Could you repeat the records below exactly, leaving the pictures out?

(Document understanding data)
+-------+

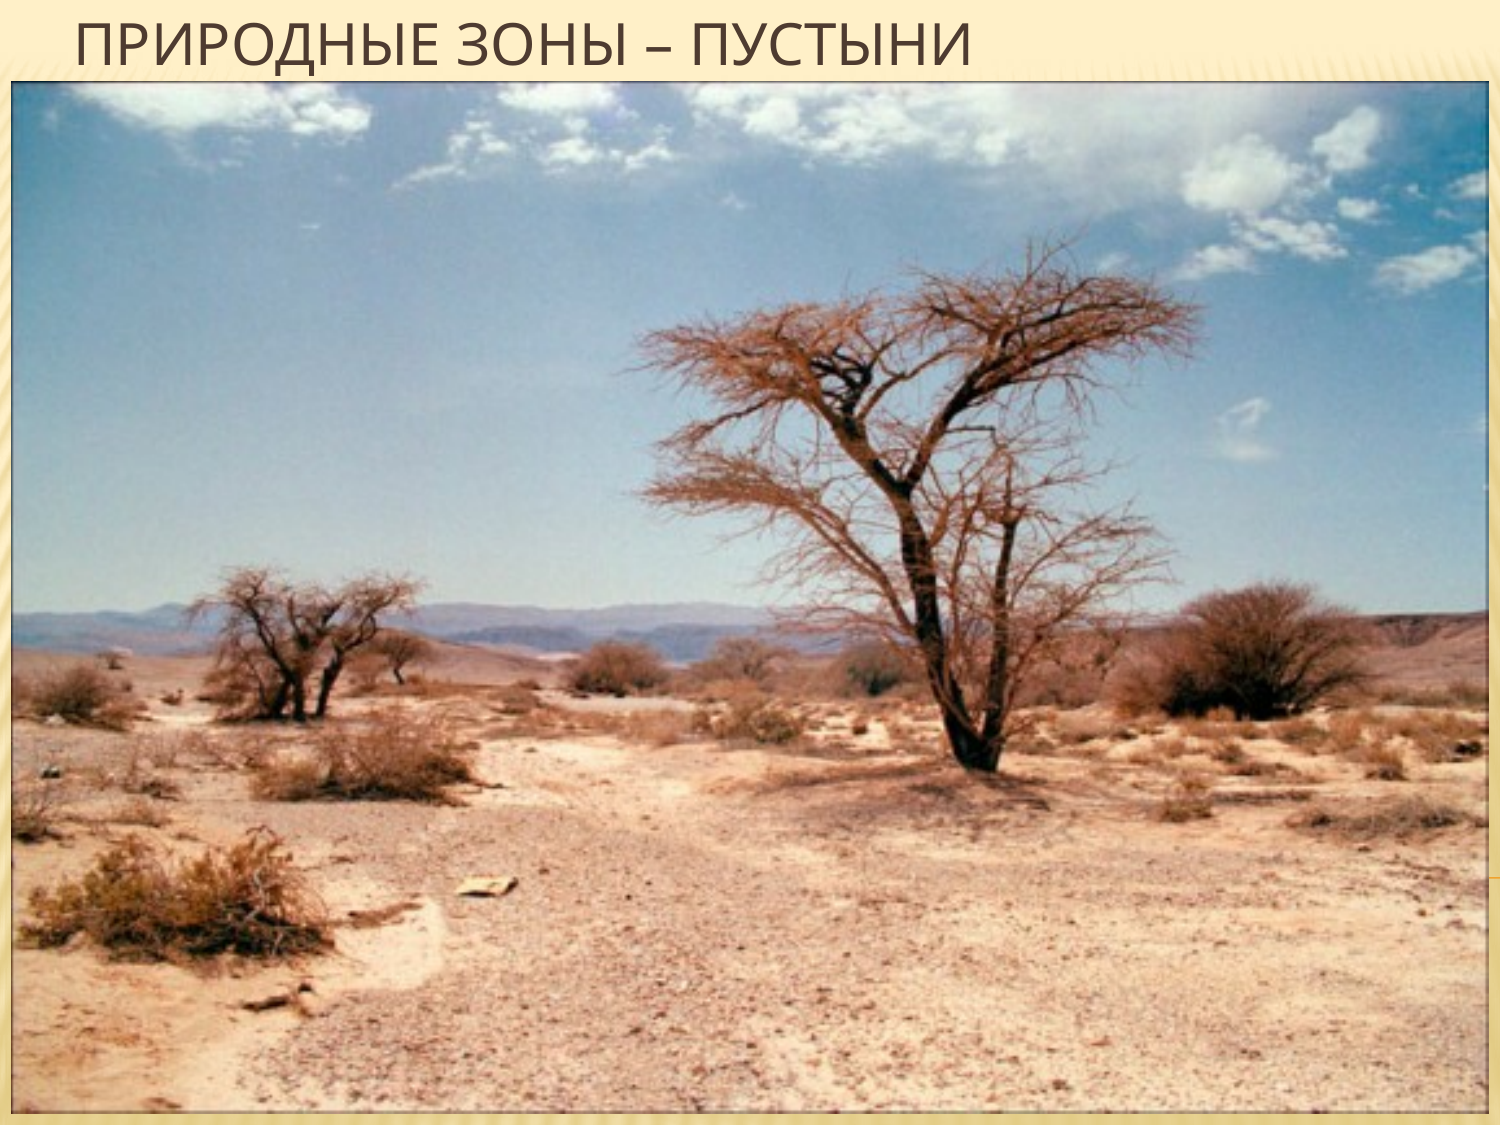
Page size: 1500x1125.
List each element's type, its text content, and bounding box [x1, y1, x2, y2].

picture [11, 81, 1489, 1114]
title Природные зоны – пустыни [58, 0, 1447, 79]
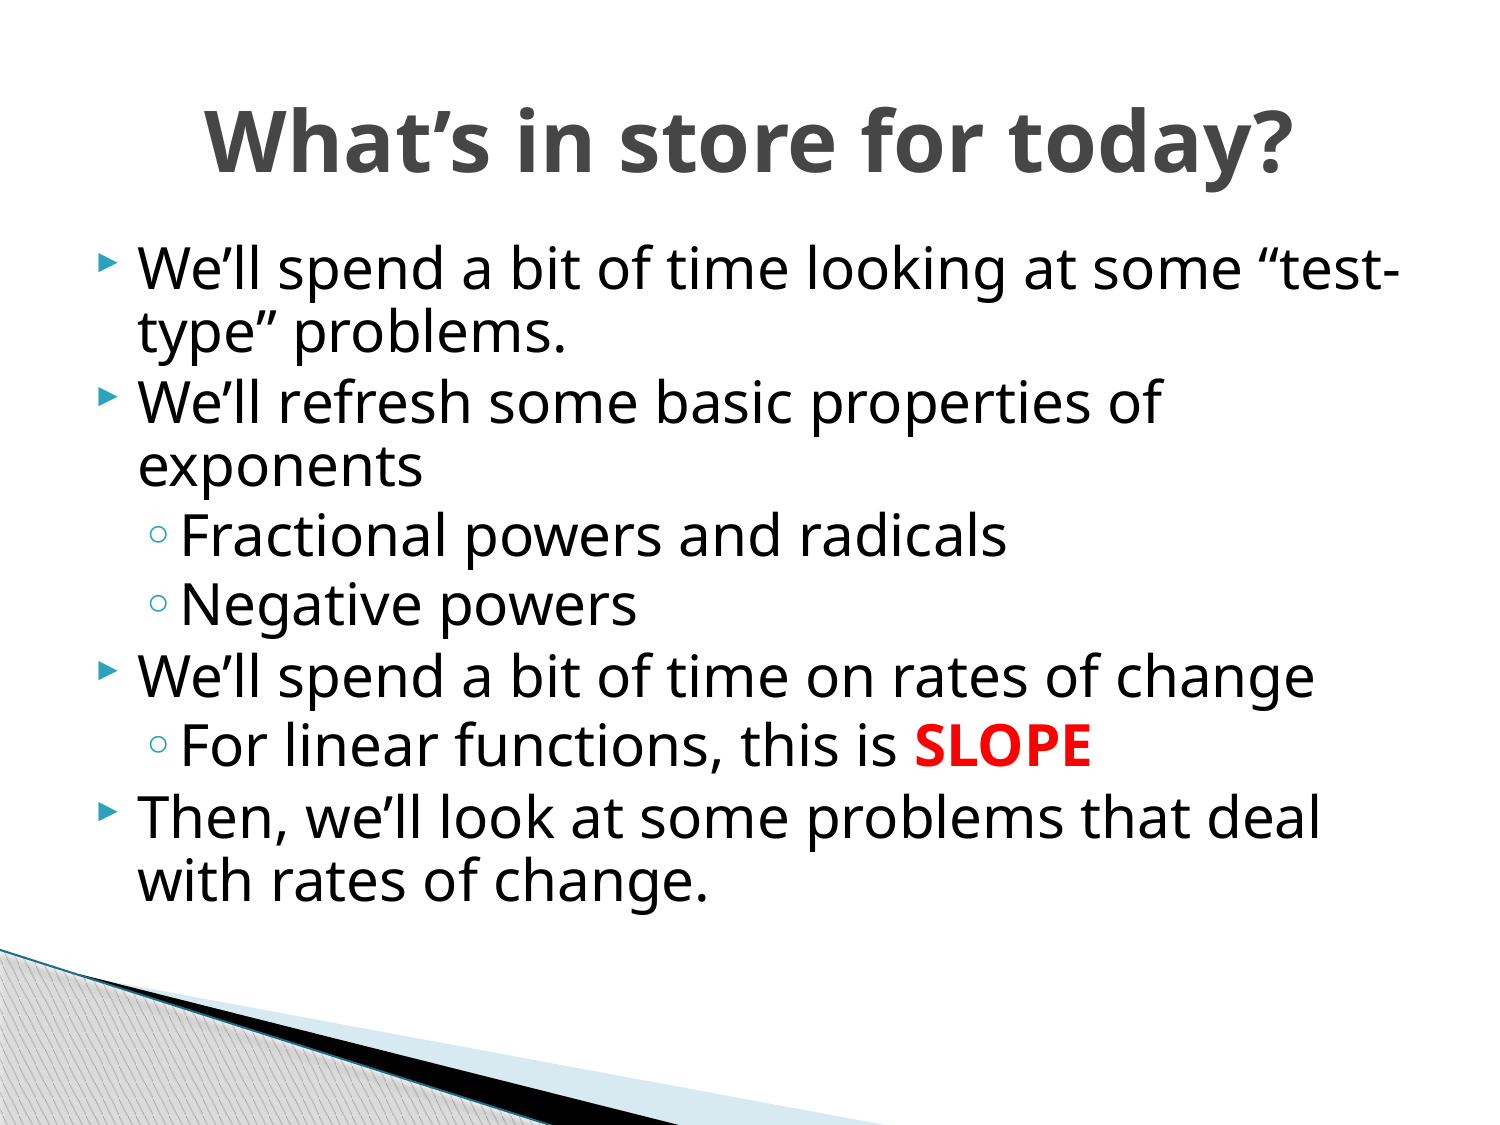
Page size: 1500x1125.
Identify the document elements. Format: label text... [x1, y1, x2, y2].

+-------+

• **Result of the exercise**
Page size: 1500x1125.
List each element's type, its text content, and bounding box [x1, y1, x2, y2].

picture [11, 81, 1489, 1114]
title Природные зоны – пустыни [58, 0, 1447, 79]
Page size: 1500x1125.
Identify the document elements. Format: label text... [x1, y1, x2, y2].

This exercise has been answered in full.